Four Louisiana State University students (LSU) won second prize for a robotic system in which a high-resolution camera was mounted to the end of a 5-degree freedom robotic arm, along with a displacement sensor and a distance sensor. Photo courtesy of LSU

Led by Sunggook Park, a mechanical engineering professor, the four-person team from Louisiana State University (LSU) took second place for their design and the sensors that were incorporated into their robotic system. In the LSU design, mounted to the end of a 5-degree freedom robotic arm were a high-resolution camera, a displacement sensor, and a distance sensor. The sensors allowed both depth measurement with micrometer resolution and a provision for photos of 10 megapixels of corrosion back to the operator. The mobility of the system allowed the operators to traverse obstacles as large as 6” in height, as well as a ground clearance of 8.25”.

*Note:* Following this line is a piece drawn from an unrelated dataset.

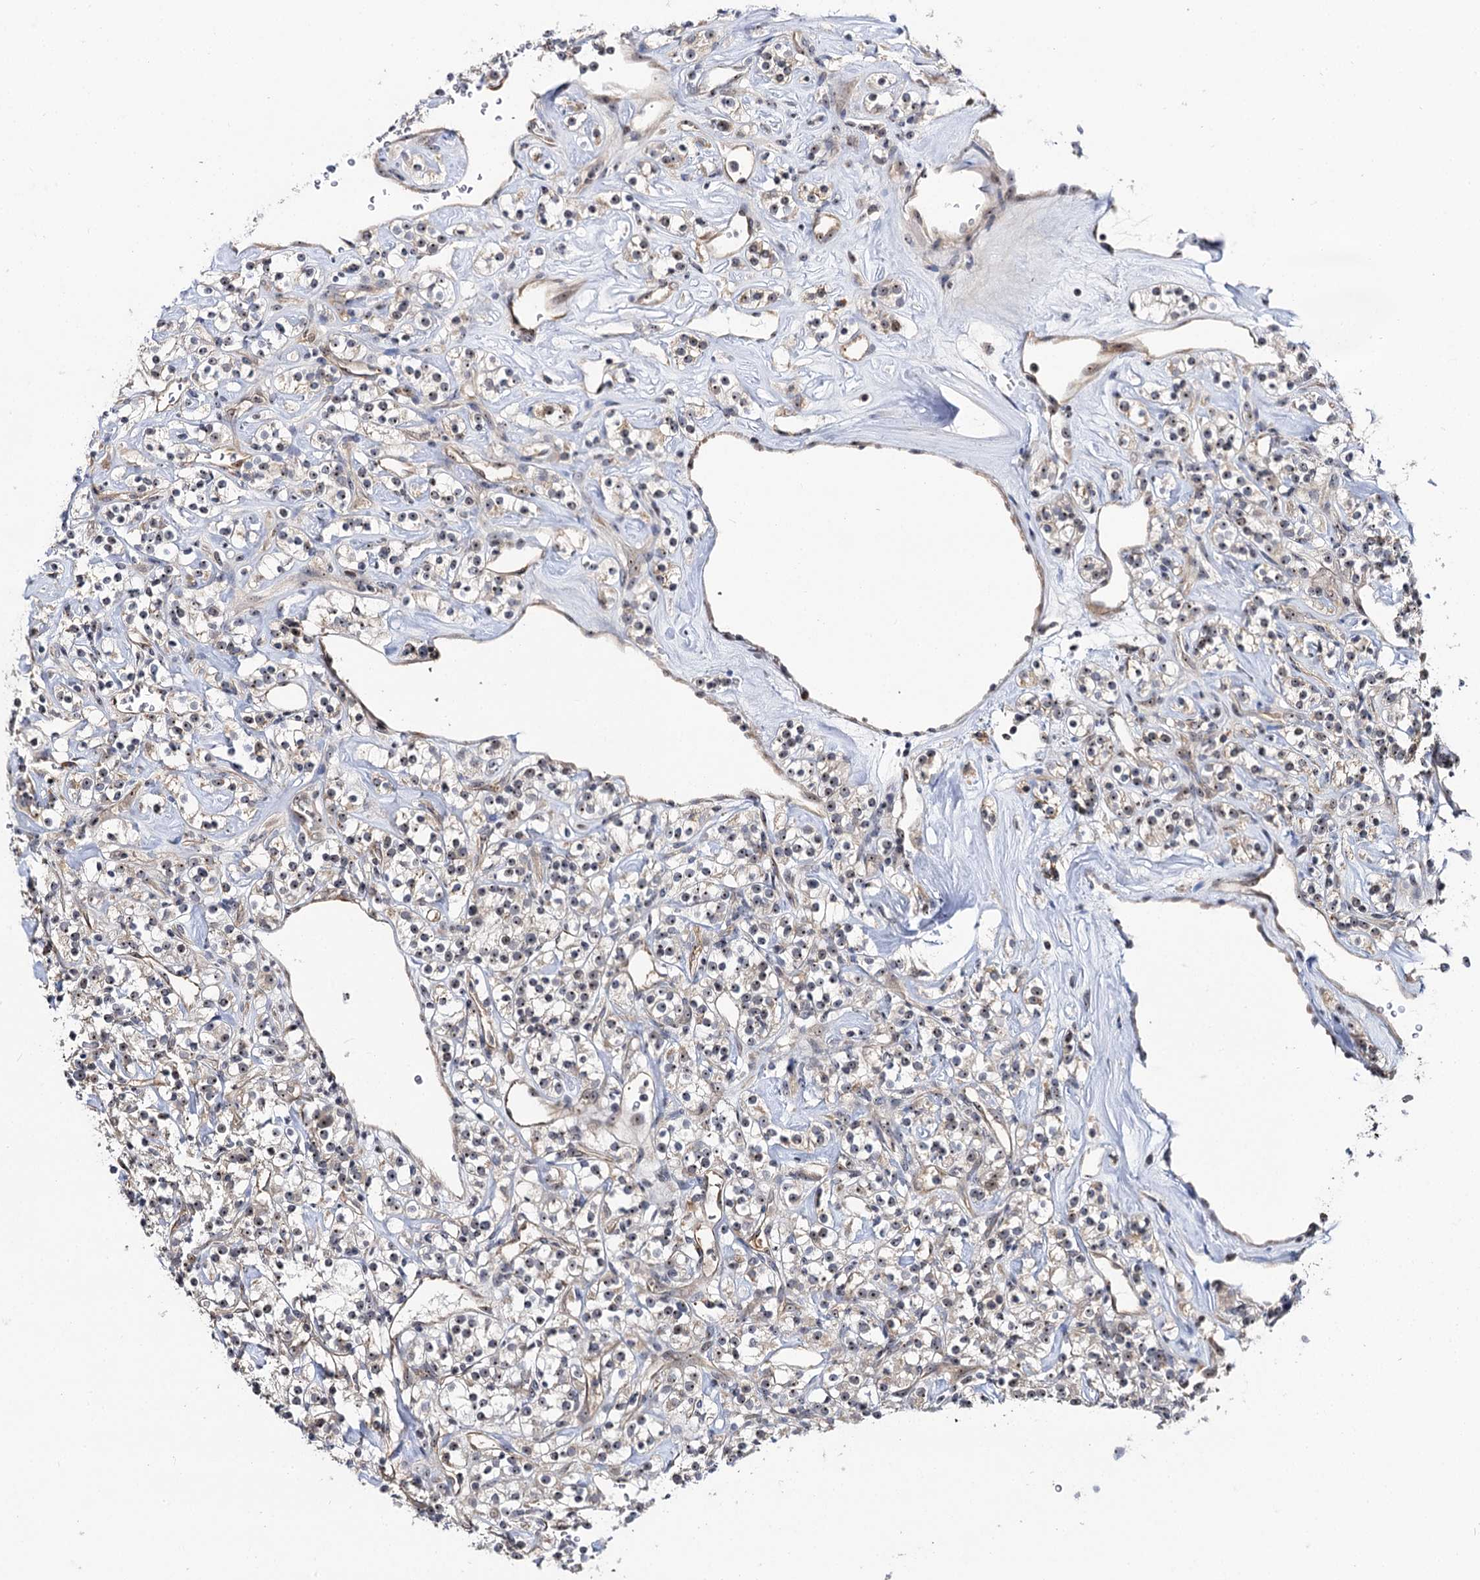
{"staining": {"intensity": "weak", "quantity": "25%-75%", "location": "nuclear"}, "tissue": "renal cancer", "cell_type": "Tumor cells", "image_type": "cancer", "snomed": [{"axis": "morphology", "description": "Adenocarcinoma, NOS"}, {"axis": "topography", "description": "Kidney"}], "caption": "Tumor cells demonstrate low levels of weak nuclear expression in about 25%-75% of cells in human renal adenocarcinoma.", "gene": "SUPT20H", "patient": {"sex": "male", "age": 77}}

“The LSU team system’s overall mobility, in combination with its sensor capabilities and its total expense of $3,200.00, produced a corrosion identification robotic system that rivals current industry applications at a fraction of the cost,” Park explained. LSU team members included mechanical engineering students John Burns, Joseph Mundell, and William Stewart, along with electrical engineering student Gilberto Zamarron.

Four U.S. Military Academy (USMA) cadets view their third-place winning corrosion detection design, featuring an extendable arm robot base equipped with LEDs, a web cam, an eddy current device, and a set of ultrasonic sensors. Photo courtesy of USMA

Mechanical Engineering Assistant Professor Ken McDonald advised the third-place winning team from the U.S. Military Academy (USMA). The design consisted of an extendable arm robot base (iRobot 710 Kobra) equipped with light-emitting diodes (LEDsWebcamluminate the inside of the structure, a webcam to visualize the inside of the box, an eddy current device to detect the depth of the corrosion, and a set of ultrasonic sensors to determine the position of the system and the corrosion in the structure.

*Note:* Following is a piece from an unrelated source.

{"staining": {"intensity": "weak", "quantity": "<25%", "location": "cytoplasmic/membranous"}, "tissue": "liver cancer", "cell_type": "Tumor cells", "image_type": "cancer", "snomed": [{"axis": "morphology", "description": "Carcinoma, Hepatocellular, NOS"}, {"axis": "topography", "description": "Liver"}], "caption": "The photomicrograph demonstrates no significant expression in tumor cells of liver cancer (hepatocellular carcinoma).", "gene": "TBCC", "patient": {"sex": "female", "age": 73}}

The USMA team consisted of two mechanical engineers, Carsten Bahl and Luis Aguirre, and two systems engineers, Madeleine Fortier and Camille Ritter.

Also participating in this year’s event were the U.S. Air Force Academy, George Mason University, The University of Akron, Penn State University, Texas A&M University, and McMaster University.

The DoD Corrosion Office founded the University Student Design and Applied Solutions Competition during the 2015-2016 academic year through a strategic partnership with NACE. During this past academic year, the Corrosion Office provided funding and technical mentoring for the USNA, USMA, and George Mason University teams.